Professor Masciandaro, è d’accordo con chi interpreta l’abbandono a se stessa di Lehman Brothers come una sostanziale fiducia sulle capacità del mercato di riassorbire le conseguenze del fallimento e, quindi, come un implicito segnale delle autorità monetarie di un prossimo miglioramento della situazione?

No. Vedo invece la decisione del Tesoro Usa e in generale delle autorità monetarie come un segnale di confusione. Non si percepisce una strategia ben definita, e infatti domina l’incertezza. Le scelte sembrano essere fatte sulla base di una navigazione a vista, giorno per giorno, senza voler toccare il problema principale, che è quello del disegno delle regole. Credo che il nodo sia proprio questo. Non andando alla radice della questione, per ragioni che riguardano l’intreccio tra politica e finanza, chiedendosi quali sono state le ragioni del fallimento e come porvi rimedio, si continua ad affidarsi a decisioni quotidiane e contradditorie, perché non si capisce dove stia la coerenza nel salvare prima Bear Stearns, poi Fannie Mae e Freddie Mac, ma non Lehman, e poi di nuovo salvare Aig.

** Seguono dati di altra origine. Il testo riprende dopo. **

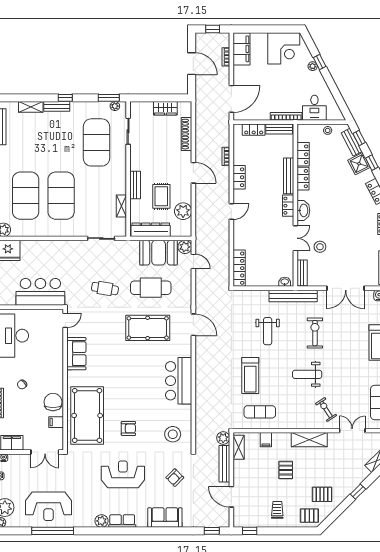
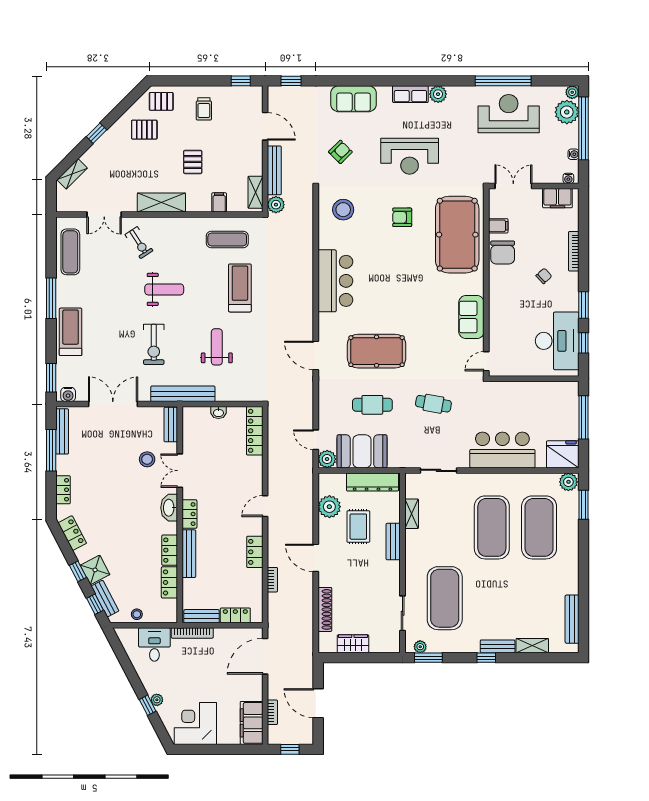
washbasin: (285, 282) -> (218, 413), moved
cafe table: (151, 288) -> (372, 405), width x0.73, depth x0.74
bar counter: (40, 292) -> (502, 450), moved, turned 180

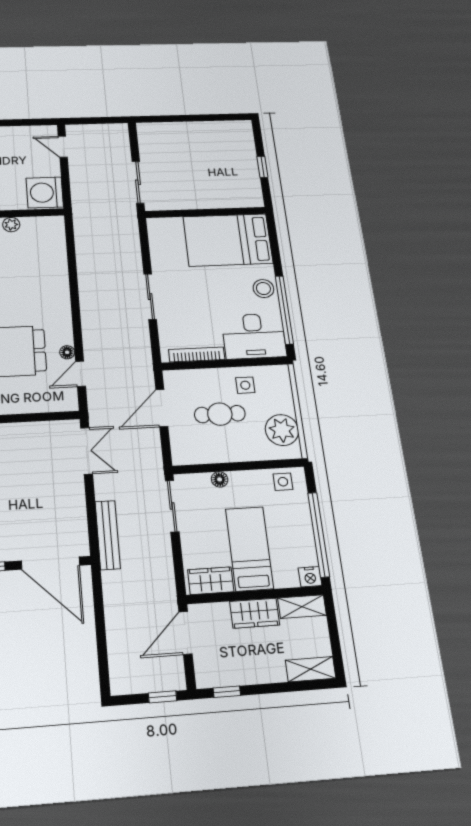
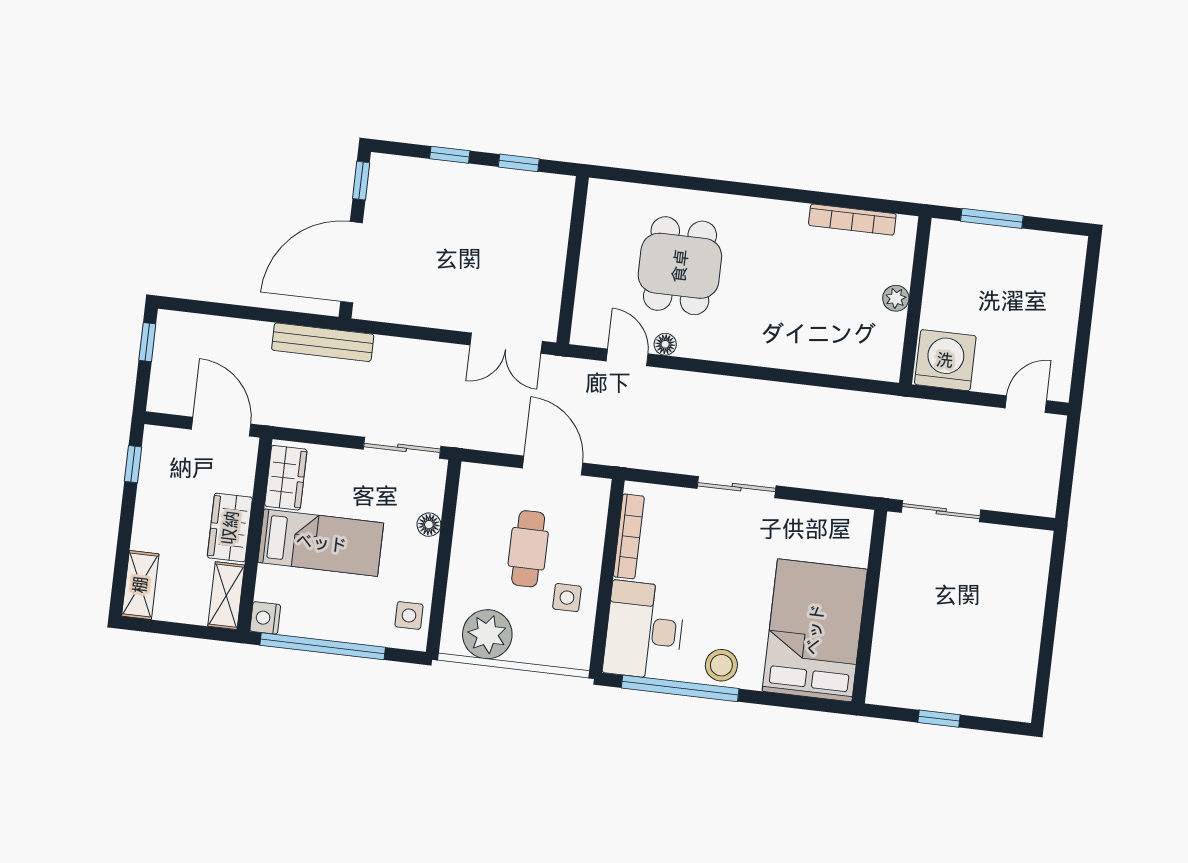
bench: (108, 535) -> (323, 342), moved
window: (163, 697) -> (147, 342), moved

È ormai opinione diffusa che i sistemi di vigilanza sulle operazioni finanziarie negli Stati Uniti non abbiano funzionato, anche per un’eccessiva segmentazione e frammentazione delle autorità e dei controlli. Vi sono anche altre cause?

Le cause sono essenzialmente due: cattiva regolamentazione e cattiva politica monetaria. Perché? Perché nel disegno delle regole e nel disegno delle politiche monetarie l’autorità di controllo è stata di volta in volta o “catturata” dalla politica, o catturata dal mercato. Non siamo di fronte a un fallimento del mercato, ma ad una situazione in cui le regole del mercato non si sono applicate. Quello che è accaduto da un anno a questa parte ci dice che le autorità devono fare le regole a prescindere dagli interessi politici e dal mercato di breve periodo. È proprio quello che non è stato fatto negli Stati Uniti e questo è il risultato.

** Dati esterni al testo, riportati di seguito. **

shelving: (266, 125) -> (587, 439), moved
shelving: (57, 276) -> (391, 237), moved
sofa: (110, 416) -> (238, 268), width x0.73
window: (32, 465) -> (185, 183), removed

Quali sono le principali differenze con la situazione europea e in particolare italiana?

Le differenze cruciali sono essenzialmente due. In primo luogo il sistema bancario e finanziario europeo è meglio regolamentato di quello americano. In secondo luogo il modello di banca, soprattutto in Italia, è diverso dal modello di banca che si è diffuso in questi anni negli Stati Uniti: un modello “crea e vendi”, cioè “crea il credito, impacchettalo e vendilo”. In Italia il modello del credito è “creo e tengo”. Rimanendo il credito nel mio bilancio, faccio molta più attenzione ad erogare il credito. Questi due elementi distinguono fortemente il contesto americano da quello europeo, in particolare italiano.



Nonostante comportamenti quanto meno poco trasparenti da un lato, e quanto meno poco attenti dall’altro, non sono saltate teste né nella comunità finanziaria né nelle autorità di controllo, e anche l’atteggiamento del governo è sembrato morbido. Qual è la sua opinione?

Se abbiamo un sistema che in modo bipartisan non è capace di riformarsi, non cambieranno nemmeno le persone che gestiscono questo sistema. E il sistema non ha alcun interesse a cambiare le persone, perché sono organiche ad esso.

Lei ha parlato di “balcanizzazione” del sistema regolatorio Usa. Che cosa ci insegnano gli ultimi avvenimenti?

L’espressione balcanizzazione in realtà è stata usata in documenti ufficiali. Indica un sistema obsoleto e frammentato, ma finora gli americani hanno ritenuto di poter dimostrare che non fosse un fattore rilevante, perché i loro mercati erano i migliori del mondo. Gli ultimi fatti hanno dimostrato che non è così; aspettiamo di vedere se questi fatti saranno un incentivo a riformarlo.